A mind is a terrible thing to challenge
Bemoaning the rise of college ‘safe spaces’
Greg Lukianoff and Jonathan Haidt’s “The Coddling of the American Mind: How Good Intentions and Bad Ideas are Setting Up a Generation for Failure” immediately evokes Alan Bloom’s incendiary “The Closing of the American Mind,” a best-seller more than three decades ago.
Mr. Bloom’s book offered a revisionist history of 1960s campus protests and a bleak assessment of their deleterious effect on academic rigor. Mr. Lukianoff and Mr. Haidt’s “Coddling of the American Mind” seeks to offer a similar but friendlier critique of leftist good intentions gone awry, but without Mr. Bloom’s neoconservative blaming and shaming. It is a difficult needle to thread.
“Coddling of the American Mind” draws together several currents shaping our contemporary American culture, including increased political polarization, the tendency to self-segregate into tribal pockets, helicopter parenting and the campus culture of safetyism, and above all the oversharing and over-comparing smartphone, that destabilizes young psyches. The book paints a picture of a college-age generation less prepared and less resilient than ever to take on a complex, rough and tumble adult world.
Sometimes technical and intricate, “Coddling” lays out an exhaustive argument that may tax some but will persuade many. Beginning with Martin Luther King Jr.’s successful inclusionary appeal on behalf of civil rights, the book charts a shift on the left to exclusionary (specifically antistraight, white male) identity politics, the adoption of illiberal tactics such as shouting down controversial speakers (the “heckler’s veto”) over reasoned, articulate debate, and “concept creep” that conflates physical with emotional safety.
The cumulative effect of these and many other trends since 2014 has been to prolong childhood, rendering the inevitable day of reckoning — growing up — more traumatic. This coddling, the authors maintain, has set up a generation for failure, although they stop short of considering what that failure will look like, the clear implication being that failure is not an option.
The authors, a First Amendment lawyer (Mr. Lukianoff) and an academic (Mr. Haidt), respectively, argue that college campuses should not be “safe spaces” where administrators, fearful of litigation, shelter students from harsh, even ugly speech, but rather noholds-barred laboratories that allow young minds to “dose risk” and offer tools and experience to counter-argue for themselves. The igen (internet generation) is not, or should not be, treated as fragile, the authors insist, although they recognize it may take much effort to counter the overprotection under which igen has emerged in this already-long 21st-century.

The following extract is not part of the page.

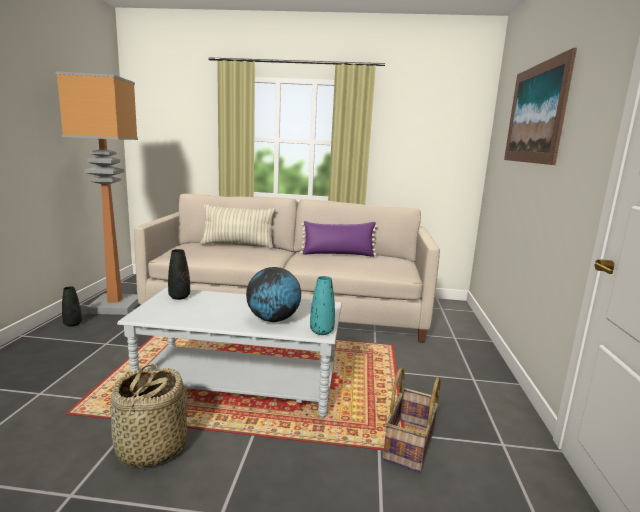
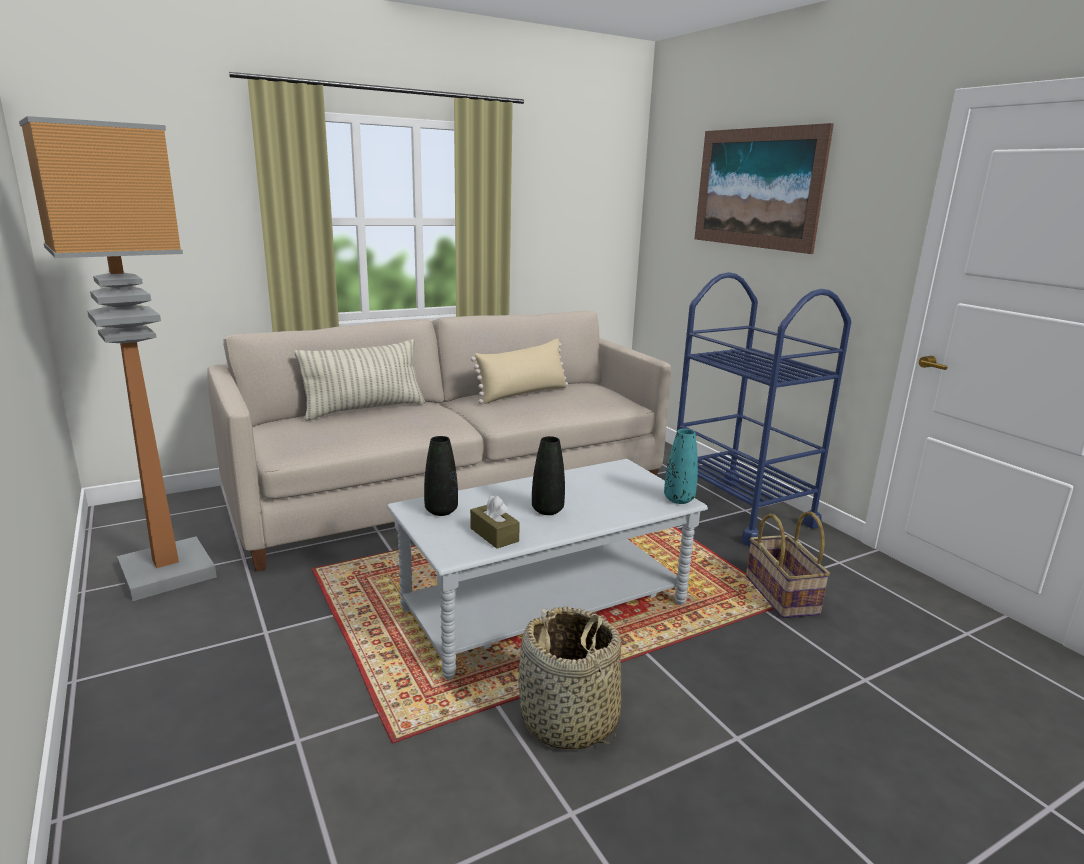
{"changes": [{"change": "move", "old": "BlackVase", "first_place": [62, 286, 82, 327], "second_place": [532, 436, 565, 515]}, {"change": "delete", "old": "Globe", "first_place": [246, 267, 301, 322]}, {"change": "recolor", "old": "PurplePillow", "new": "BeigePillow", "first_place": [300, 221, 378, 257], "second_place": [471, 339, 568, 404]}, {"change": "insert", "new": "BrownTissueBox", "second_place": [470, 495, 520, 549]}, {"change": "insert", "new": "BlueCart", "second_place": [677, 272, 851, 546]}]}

The social media echo chamber the authors describe, in which the most extreme voices in our culture thrive and feed off one another, recalls Beat writer William S. Burroughs’ formula for discord: “Always create as many insoluble conflicts as possible and always aggravate existing conflicts.” In the novel “Nova Express,” the result is a world going Super-Nova. In “The Coddling of the American Mind,” the authors seek to pull back, so that the Nuclear Option is not always our first and only recourse.
The individual social factors the book identifies as culprits in our current dysfunction will not be unfamiliar. But the holistic interconnectedness the book perceives between rising suicide rates, violent protest, and the absence of a more constructive framework for controversy and debate will be new. Given short shrift, perhaps, are the various economic and political interests that, like Burroughs’ Nova Mob, strive to maintain this self-destructive status quo of civility.
The remedies the book outlines should be considered on college campuses, among parents of current and future students, and by anyone longing for a more sane society. Among them are “free-range parenting” (allowing children to take risks in these low-crime times), encouraging youngsters to learn to settle their own minor disputes and discomforts through reason rather than blocking, limiting social media device time, and teaching the emerging generation not to call out every micro-aggression nor to rely on force or authority to avenge every perceived slight.
In short, in conflicts large and small, we should always remind ourselves to recognize the humanity in our adversary, rather than seeing only Satan.